Am Anfang stand Hans-Peter Bachmanns Ärger. Ärger darüber, dass Käse in den Käsereien oft monatelang gepflegt und gereift wird – und dann in den letzten Tagen, bevor er gegessen wird, häufig massiv an Qualität verliert, weil er luftdicht verpackt wird. Bachmann, er ist Forscher an der Forschungsanstalt Agroscope, sagt: «Schmiergereifte Käse haben auf der Rinde eine aerobe Mikroflora, die Schmiere, die in der Verpackung ohne Sauerstoff abstirbt. Da kann es gut sein, dass der Käse zu kleben und zu stinken beginnt.» Das sei sehr schade, wenn die Käsereien vorher mit viel Aufwand einen Käse in Topqualität hergestellt hätten. Im Prinzip könnte man den Käselaib abwaschen, aber dann würde er die charakteristische orange-braune Rinde eines schmiergereiften Käse verlieren.
Eine neue Methode mit begeisternden Resultaten
Aus Bachmanns Versuch, dieses Problem zu lösen, ist nichts weniger als eine neue Käsereifungsmethode entstanden. Dabei wird der Käse mit einem speziellen Stoff umwickelt, auf dem während der Reifung die Schmiere wächst. Durch den Stoff bleibt mehr Wasser im Laib, der Teig wird weicher und aromatischer. Am Ende der Reifungsperiode kann der Stoff einfach abgezogen werden. Dabei bleibt ein kleiner Teil der Mikroflora auf dem Laib zurück und die orange-braune Farbe bleibt erhalten. Das Resultat: Eine «fantastische Qualität», wie Bachmann begeistert sagt, die Laibe sei jeweils sehr schön gereift und hätten eine sehr ausgewogene Reife gehabt. Wenn man im traditionellen Prozess den Wassergehalt in einem Käse erhöhe, geschehe die Beschleunigung der Reifung oft einseitig, mit einem weniger harmonischen Aroma als Resultat.

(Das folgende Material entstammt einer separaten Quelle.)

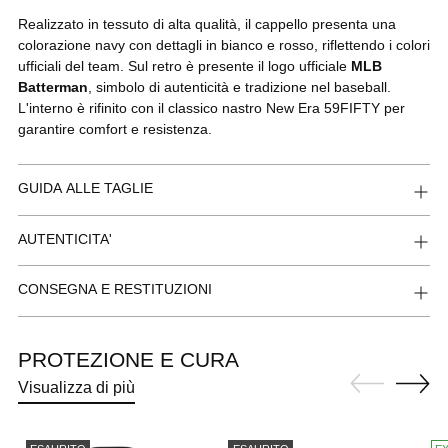
Realizzato in tessuto di alta qualità, il cappello presenta una
colorazione navy con dettagli in bianco e rosso, riflettendo i colori
ufficiali del team. Sul retro è presente il logo ufficiale
MLB
Batterman
, simbolo di autenticità e tradizione nel baseball.
L'interno è rifinito con il classico nastro New Era 59FIFTY per
garantire comfort e resistenza.
GUIDA ALLE TAGLIE
AUTENTICITA'
CONSEGNA E RESTITUZIONI
PROTEZIONE E CURA
Visualizza di più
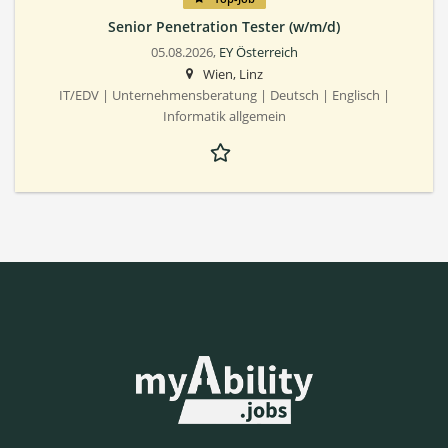
Senior Penetration Tester (w/m/d)
05.08.2026,
EY Österreich
Wien, Linz
IT/EDV | Unternehmensberatung | Deutsch | Englisch |
Informatik allgemein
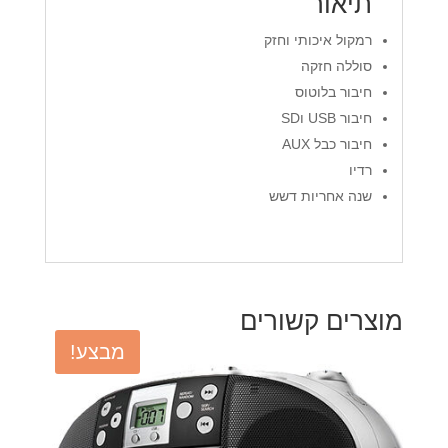
תיאור
רמקול איכותי וחזק
סוללה חזקה
חיבור בלוטוס
חיבור USB וSD
חיבור כבל AUX
רדיו
שנה אחריות דשש
מוצרים קשורים
מבצע!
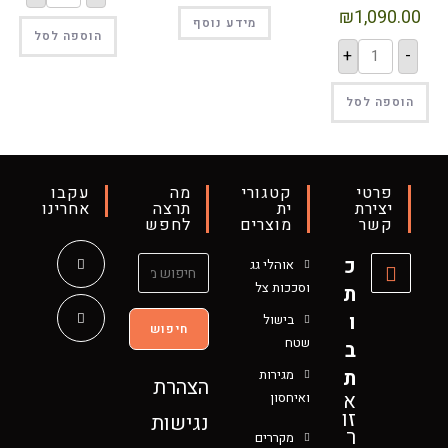
₪
1,090.00
מידע נוסף
הוספה לסל
+
-
הוספה לסל
פרטי
קטגורי
מה
עקבו
יצירת
ית
תרצה
אחרינו
קשר
מוצרים
לחפש
כ
אוהלי גג
וסככות צל
ת
ו
בישול
חיפוש
שטח
ב
ת
מגירות
הצהרת
א
ואיחסון
זו
נגישות
ר
מקררים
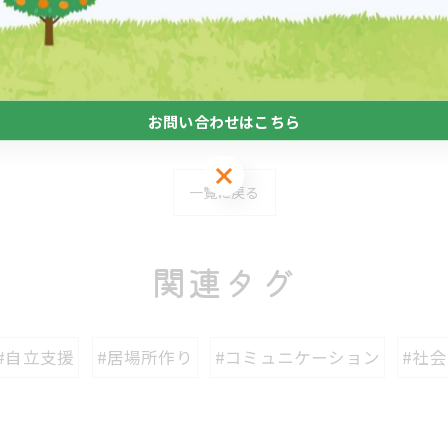
-------------
障がい
お問い合わせはこちら
お問い合わせはこちら
一覧に戻る
関連タグ
#自立支援
#居場所作り
#コミュニケーション
#社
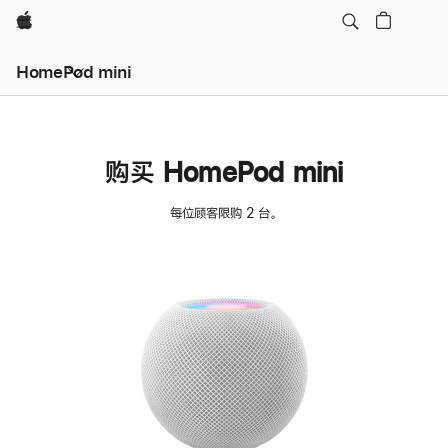
Apple
HomePod mini
购买 HomePod mini
每位顾客限购 2 台。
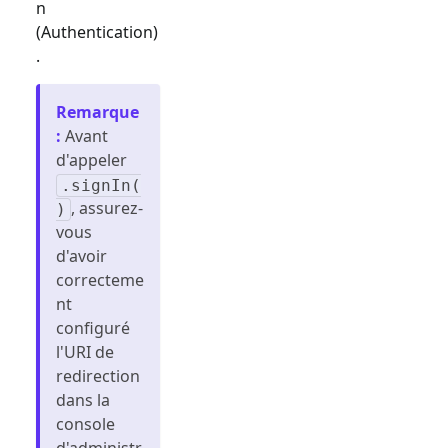
n
(Authentication)
.
Remarque
:
Avant
d'appeler
.signIn(
, assurez-
)
vous
d'avoir
correcteme
nt
configuré
l'URI de
redirection
dans la
console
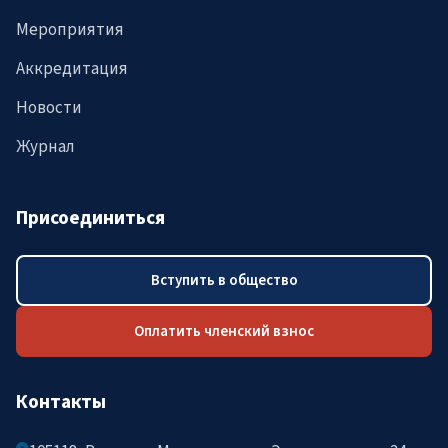
Мероприятия
Аккредитация
Новости
Журнал
Присоединиться
Вступить в общество
Оплатить членский взнос
Контакты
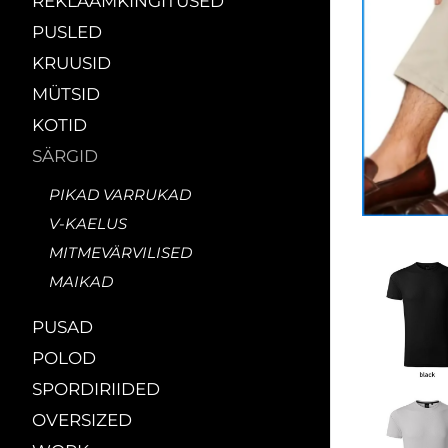
REKLAAMKINGITUSED
PUSLED
KRUUSID
MÜTSID
KOTID
SÄRGID
PIKAD VARRUKAD
V-KAELUS
MITMEVÄRVILISED
MAIKAD
PUSAD
POLOD
SPORDIRIIDED
OVERSIZED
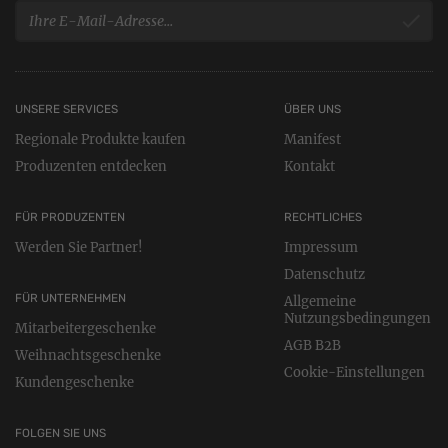
UNSERE SERVICES
ÜBER UNS
Regionale Produkte kaufen
Manifest
Produzenten entdecken
Kontakt
FÜR PRODUZENTEN
RECHTLICHES
Werden Sie Partner!
Impressum
Datenschutz
FÜR UNTERNEHMEN
Allgemeine
Nutzungsbedingungen
Mitarbeitergeschenke
AGB B2B
Weihnachtsgeschenke
Cookie-Einstellungen
Kundengeschenke
FOLGEN SIE UNS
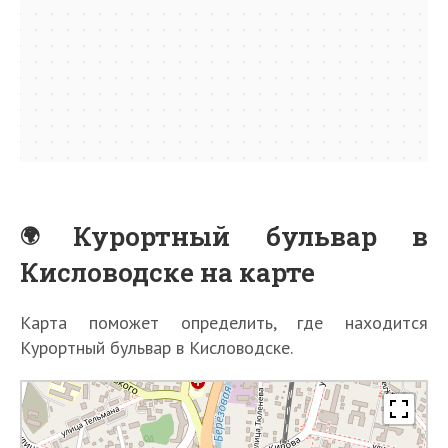
Курортный бульвар в
Кисловодске на карте
Карта поможет определить, где находится
Курортный бульвар в Кисловодске.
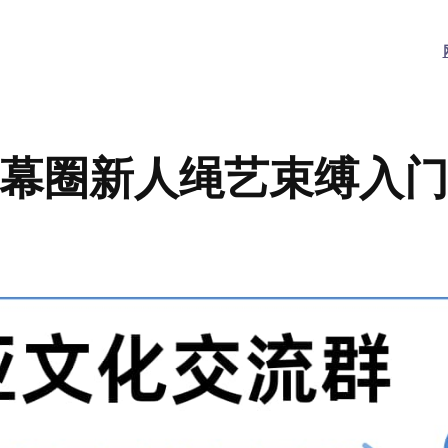
幕圈新人绳艺束缚入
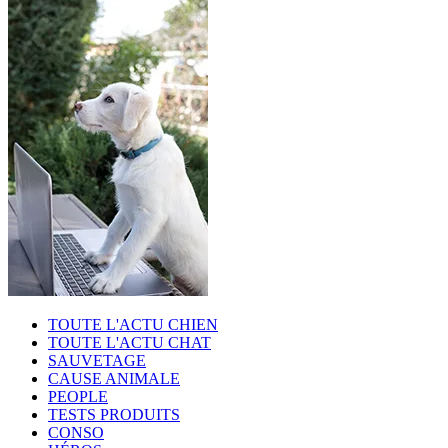
TOUTE L'ACTU CHIEN
TOUTE L'ACTU CHAT
SAUVETAGE
CAUSE ANIMALE
PEOPLE
TESTS PRODUITS
CONSO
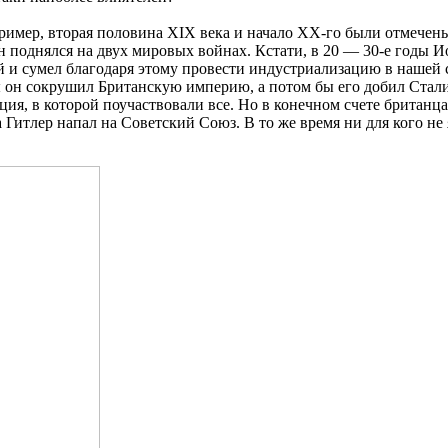
апример, вторая половина XIX века и начало XX-го были отмеч
ан поднялся на двух мировых войнах. Кстати, в 20 — 30-е годы
 сумел благодаря этому провести индустриализацию в нашей с
 он сокрушил Британскую империю, а потом бы его добил Стали
ия, в которой поучаствовали все. Но в конечном счете британц
 Гитлер напал на Советский Союз. В то же время ни для кого не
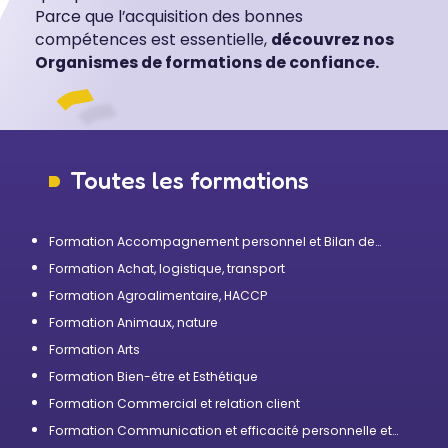
Parce que l’acquisition des bonnes
compétences est essentielle,
découvrez nos
Organismes de formations de confiance.
Toutes les formations
Formation Accompagnement personnel et Bilan de
compétences
Formation Achat, logistique, transport
Formation Agroalimentaire, HACCP
Formation Animaux, nature
Formation Arts
Formation Bien-être et Esthétique
Formation Commercial et relation client
Formation Communication et efficacité personnelle et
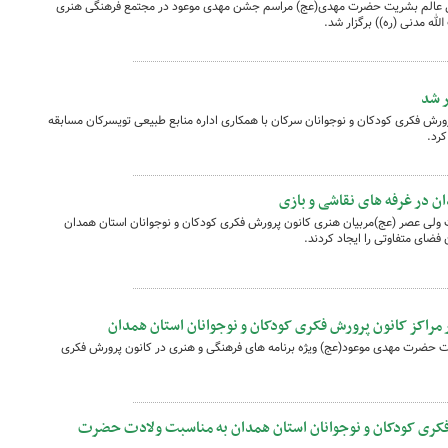
نجی عالم بشریت حضرت مهدی(عج) مراسم جشن مهدی موعود در مجتمع فرهنگی هنری
له مدنی (ره)) برگزار شد.
ر شد
رش فکری کودکان و نوجوانان سرکان با همکاری اداره منابع طبیعی تویسرکان مسابقه
کرد.
ن در غرفه های نقاشی و بازی
ولی عصر (عج)مربیان هنری کانون‌ پرورش فکری کودکان و نوجوانان استان همدان
فضای متفاوتی را ایجاد کردند.
 مراکز کانون‌ پرورش فکری کودکان و نوجوانان استان همدان
ت حضرت مهدی موعود(عج) ویژه برنامه های فرهنگی و هنری در کانون پرورش فکری
فکری کودکان و نوجوانان استان همدان به مناسبت ولادت حضرت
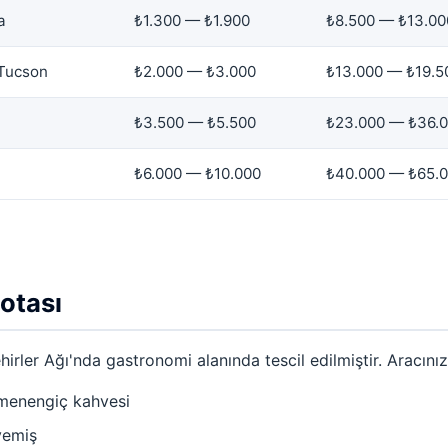
a
₺1.300 — ₺1.900
₺8.500 — ₺13.00
 Tucson
₺2.000 — ₺3.000
₺13.000 — ₺19.5
₺3.500 — ₺5.500
₺23.000 — ₺36.
₺6.000 — ₺10.000
₺40.000 — ₺65.
otası
ler Ağı'nda gastronomi alanında tescil edilmiştir. Aracınız 
e menengiç kahvesi
yemiş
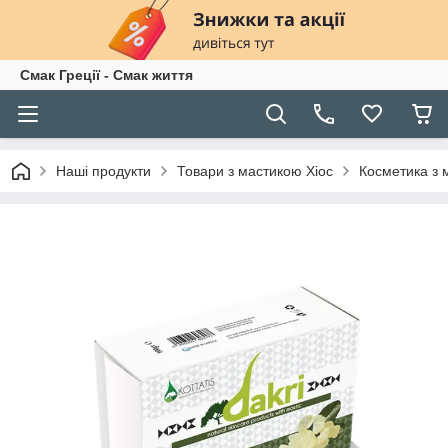
Смак Греції - Смак життя
Наші продукти
Товари з мастикою Хіос
Косметика з 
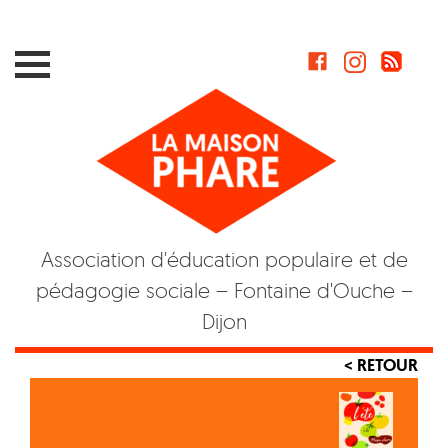
Skip
to
content
Association d'éducation populaire et de
pédagogie sociale – Fontaine d'Ouche –
Dijon
< RETOUR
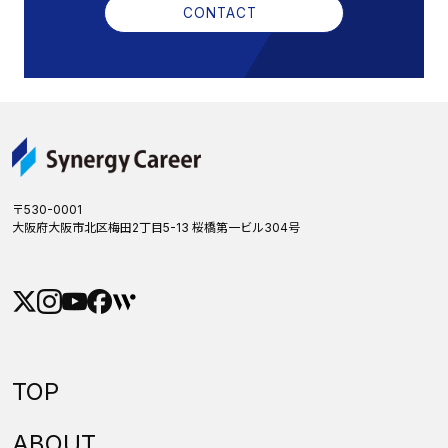
CONTACT
〒530-0001
大阪府大阪市北区梅田2丁目5-13 桜橋第一ビル304号
TOP
ABOUT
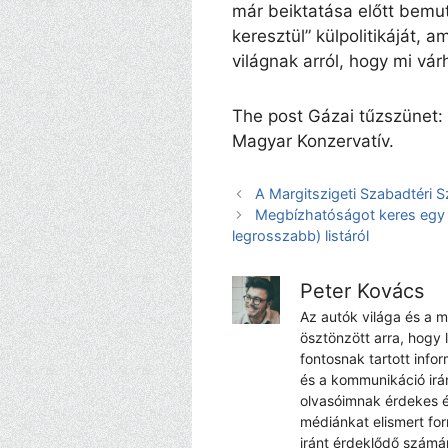
már beiktatása előtt bemu
keresztül” külpolitikáját, a
világnak arról, hogy mi vá
The post Gázai tűzszünet:
Magyar Konzervatív.
A Margitszigeti Szabadtéri 
Megbízhatóságot keres egy au
legrosszabb) listáról
Peter Kovács
Az autók világa és a 
ösztönzött arra, hogy 
fontosnak tartott info
és a kommunikáció irá
olvasóimnak érdekes é
médiánkat elismert fo
iránt érdeklődő számá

Während der Reifung gibt es einen Austausch zwischen der Käseoberfläche unter dem Stoff und der Schmiere oberhalb des Stoffs. «Die Schmiere lebt von der Milchsäure, die vom Käse her nach aussen kommt und produziert Aromastoffe, die wieder in den Käse hineindiffundieren», erklärt Bachmann.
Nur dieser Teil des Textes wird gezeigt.